Für die Steuerung von Vergnügungsstätten und Bordellbetrieben ist derzeit ein gesamtstädtisches Steuerungskonzept in Aufstellung, in welchem für solche Betriebe und Einrichtungen positive Flächenzuweisungen vorgenommen werden, mit denen ein Ausschluss an anderer Stelle begründet werden kann. Dieses Konzept wird die konkrete Begründung der geplanten vorgenannten Nutzungseinschränkungen liefern.

 

 

f)          Bebauungsplan der Innenentwicklung

Das Plangebiet betrifft einen innerstädtischen bebauten Bereich. Die Planung dient im Wesentlichen der Steuerung von Nachnutzungen durch Neubauten oder Umnutzungen, die als Maßnahmen der Innenentwicklung zu betrachten sind. Das Verfahrengebiet umfasst insgesamt ca. 6.200 qm. Die Schwellengröße für die Zulässigkeit der Aufstellung eines Bebauungsplanes der Innenentwicklung nach § 13a Abs. 1 Nr. 1 BauGB von 20.000 qm Grundfläche im Sinne des § 19 Abs. 2 BauNVO wird von daher wesentlich unterschritten.

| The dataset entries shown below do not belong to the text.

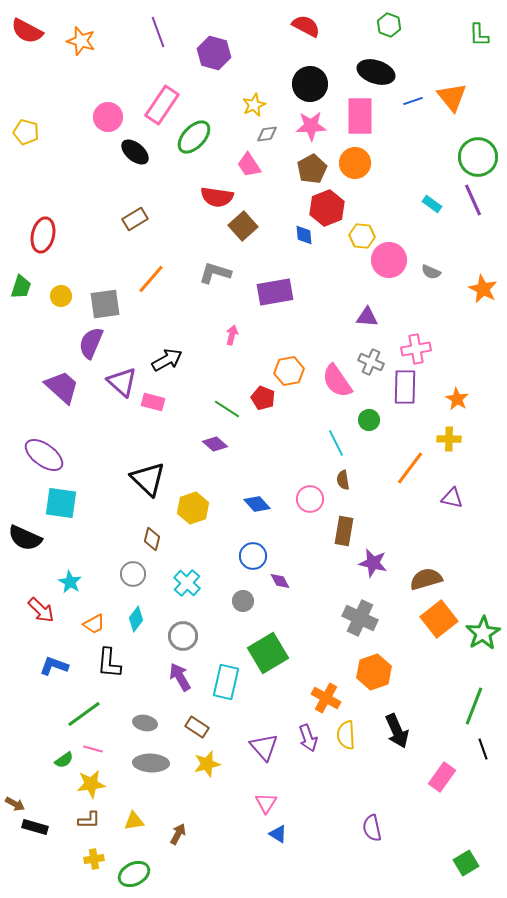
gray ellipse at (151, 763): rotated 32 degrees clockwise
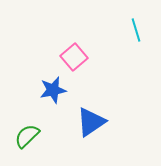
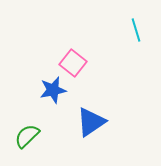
pink square: moved 1 px left, 6 px down; rotated 12 degrees counterclockwise
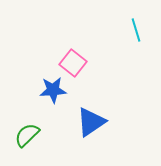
blue star: rotated 8 degrees clockwise
green semicircle: moved 1 px up
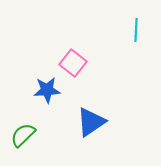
cyan line: rotated 20 degrees clockwise
blue star: moved 6 px left
green semicircle: moved 4 px left
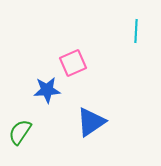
cyan line: moved 1 px down
pink square: rotated 28 degrees clockwise
green semicircle: moved 3 px left, 3 px up; rotated 12 degrees counterclockwise
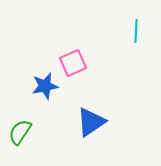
blue star: moved 2 px left, 4 px up; rotated 8 degrees counterclockwise
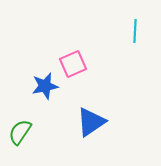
cyan line: moved 1 px left
pink square: moved 1 px down
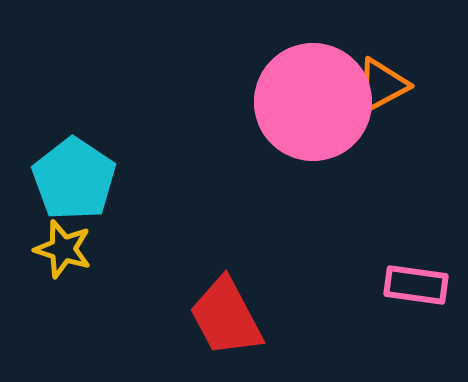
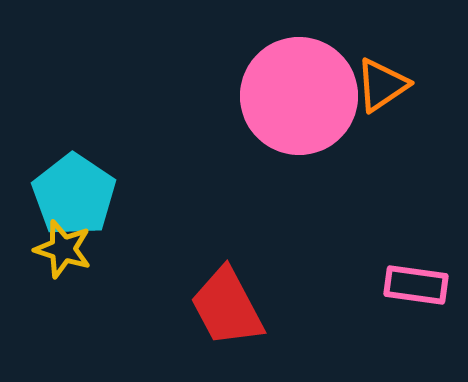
orange triangle: rotated 6 degrees counterclockwise
pink circle: moved 14 px left, 6 px up
cyan pentagon: moved 16 px down
red trapezoid: moved 1 px right, 10 px up
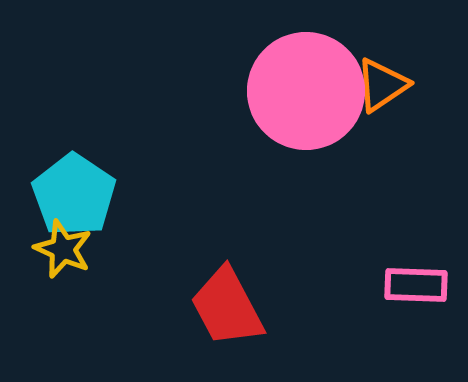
pink circle: moved 7 px right, 5 px up
yellow star: rotated 6 degrees clockwise
pink rectangle: rotated 6 degrees counterclockwise
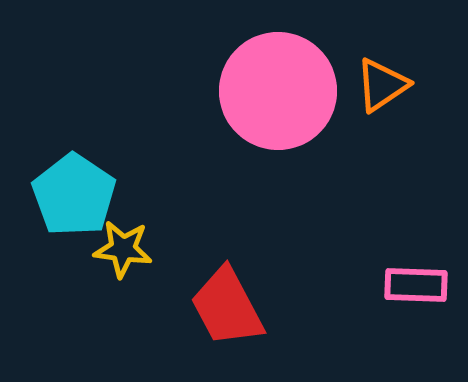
pink circle: moved 28 px left
yellow star: moved 60 px right; rotated 16 degrees counterclockwise
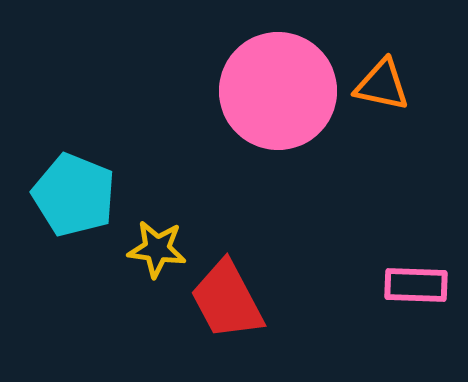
orange triangle: rotated 46 degrees clockwise
cyan pentagon: rotated 12 degrees counterclockwise
yellow star: moved 34 px right
red trapezoid: moved 7 px up
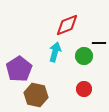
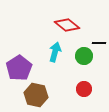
red diamond: rotated 60 degrees clockwise
purple pentagon: moved 1 px up
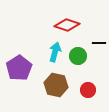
red diamond: rotated 20 degrees counterclockwise
green circle: moved 6 px left
red circle: moved 4 px right, 1 px down
brown hexagon: moved 20 px right, 10 px up
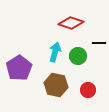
red diamond: moved 4 px right, 2 px up
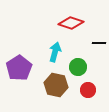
green circle: moved 11 px down
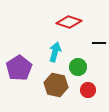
red diamond: moved 2 px left, 1 px up
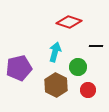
black line: moved 3 px left, 3 px down
purple pentagon: rotated 20 degrees clockwise
brown hexagon: rotated 15 degrees clockwise
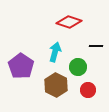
purple pentagon: moved 2 px right, 2 px up; rotated 25 degrees counterclockwise
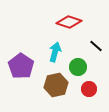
black line: rotated 40 degrees clockwise
brown hexagon: rotated 20 degrees clockwise
red circle: moved 1 px right, 1 px up
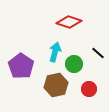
black line: moved 2 px right, 7 px down
green circle: moved 4 px left, 3 px up
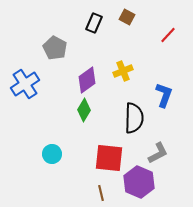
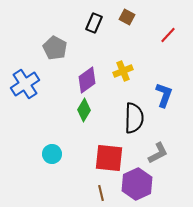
purple hexagon: moved 2 px left, 2 px down; rotated 12 degrees clockwise
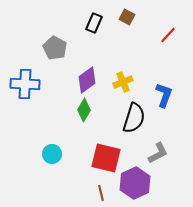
yellow cross: moved 11 px down
blue cross: rotated 36 degrees clockwise
black semicircle: rotated 16 degrees clockwise
red square: moved 3 px left; rotated 8 degrees clockwise
purple hexagon: moved 2 px left, 1 px up
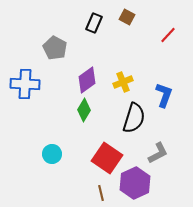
red square: moved 1 px right; rotated 20 degrees clockwise
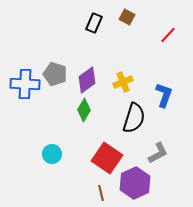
gray pentagon: moved 26 px down; rotated 10 degrees counterclockwise
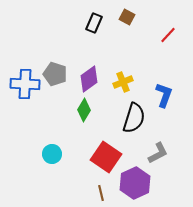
purple diamond: moved 2 px right, 1 px up
red square: moved 1 px left, 1 px up
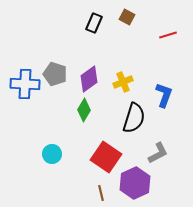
red line: rotated 30 degrees clockwise
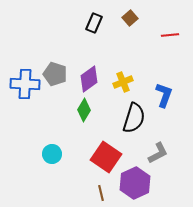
brown square: moved 3 px right, 1 px down; rotated 21 degrees clockwise
red line: moved 2 px right; rotated 12 degrees clockwise
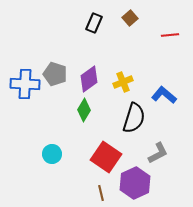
blue L-shape: rotated 70 degrees counterclockwise
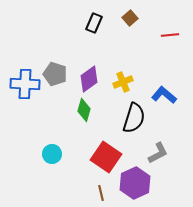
green diamond: rotated 15 degrees counterclockwise
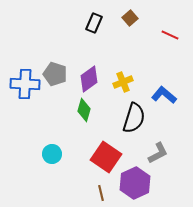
red line: rotated 30 degrees clockwise
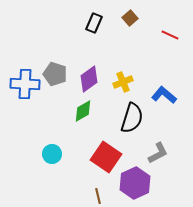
green diamond: moved 1 px left, 1 px down; rotated 45 degrees clockwise
black semicircle: moved 2 px left
brown line: moved 3 px left, 3 px down
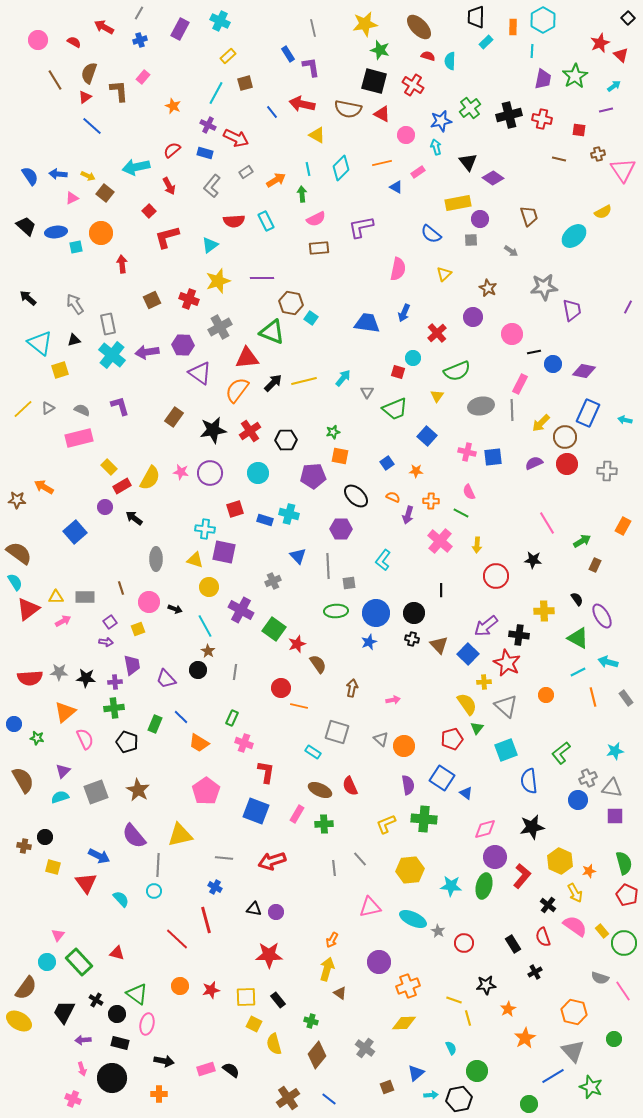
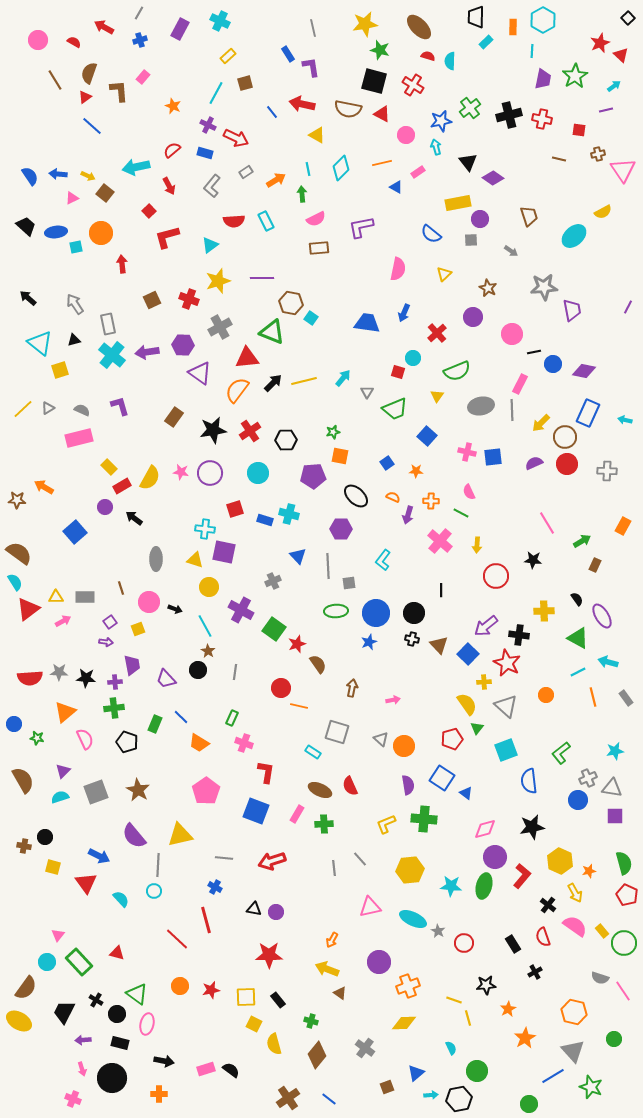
yellow arrow at (327, 969): rotated 85 degrees counterclockwise
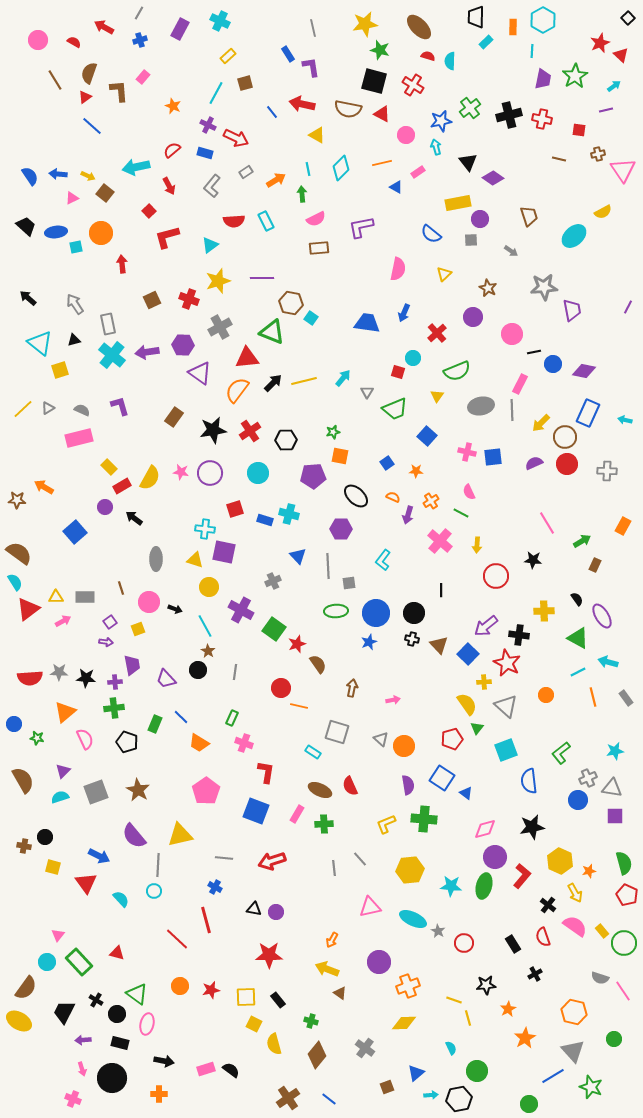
orange cross at (431, 501): rotated 35 degrees counterclockwise
black cross at (535, 972): moved 2 px down
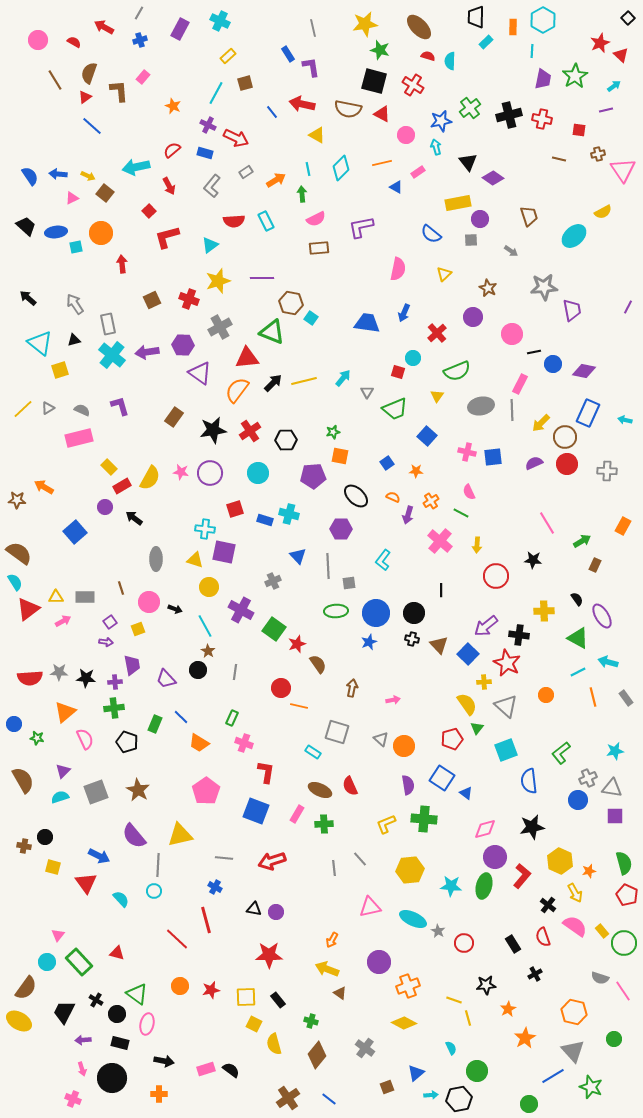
yellow diamond at (404, 1023): rotated 30 degrees clockwise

Da der Bebauungsplan zudem keine Zulässigkeit von Vorhaben begründen soll, die einer Pflicht zur Durchführung einer Umweltverträglichkeitsprüfung nach UVPG unterliegen, und auch keine Anhaltspunkte für eine Beeinträchtigung der in § 1 Abs. 6 Nr. 7 Buchstabe b BauGB aufgeführten Schützgüter bestehen, liegen die Voraussetzungen für die Durchführung eines Bebauungsplanes nach den Bestimmungen des beschleunigten Verfahrens nach § 13 a Abs. 2 BauGB vor.

 

Die geplante Festsetzung von Mischgebieten nach § 6 BauNVO entwickelt sich aus der aktuellen Darstellung im Flächennutzungsplan als „Gemischte Baufläche“ (M).

 

 

Zu 2)

 

Zur Unterrichtung der Öffentlichkeit über die allgemeinen Ziele und Zwecke sowie die wesentlichen Auswirkungen der Planung soll eine frühzeitige Unterrichtung und Erörterung im Sinne des § 3 Abs. 1 BauGB stattfinden. Da sich die Planungsabsichten an den Bestand anlehnen sollen, sind die voraussichtlichen Auswirkungen der Planung auf das Plangebiet nicht als erheblich einzuschätzen. Darüber hinaus schränken die vorhandenen Nutzungsstrukturen mit ihren Schutzansprüchen die Möglichkeiten einer Umwandlung in ein tatsächliches Kerngebiet in einem so starken Maße ein, dass die Ansiedlung kerngebietstypischer Betriebe und Einrichtungen hier im Prinzip nicht möglich ist. Daher soll die frühzeitige Öffentlichkeitsbeteiligung als „einfache Bürgerbeteiligung“ nach Pkt. 3.1 der städtischen Richtlinien zur Bürgerbeteiligung in Bauleitplanverfahren als öffentliche Auslegung des Planungsvorentwurfes zur Darlegung der Planungsabsichten durchführt werden. Gleichzeitig erfolgt eine schriftliche Benachrichtigung aller Eigentümer der Grundstücke im Plangebiet sowie in der unmittelbaren Nachbarschaft über die Planungsabsichten und die Offenlage.

 

Finanz- und haushaltswirtschaftliche Auswirkungen :

 

Die Maßnahme hat keine finanz- und haushaltswirtschaftlichen Auswirkungen.

 

 

Leitbild :

 

Die Maßnahme steht im Einklang mit den Zielen des Leitbildes Kapitel 1.1.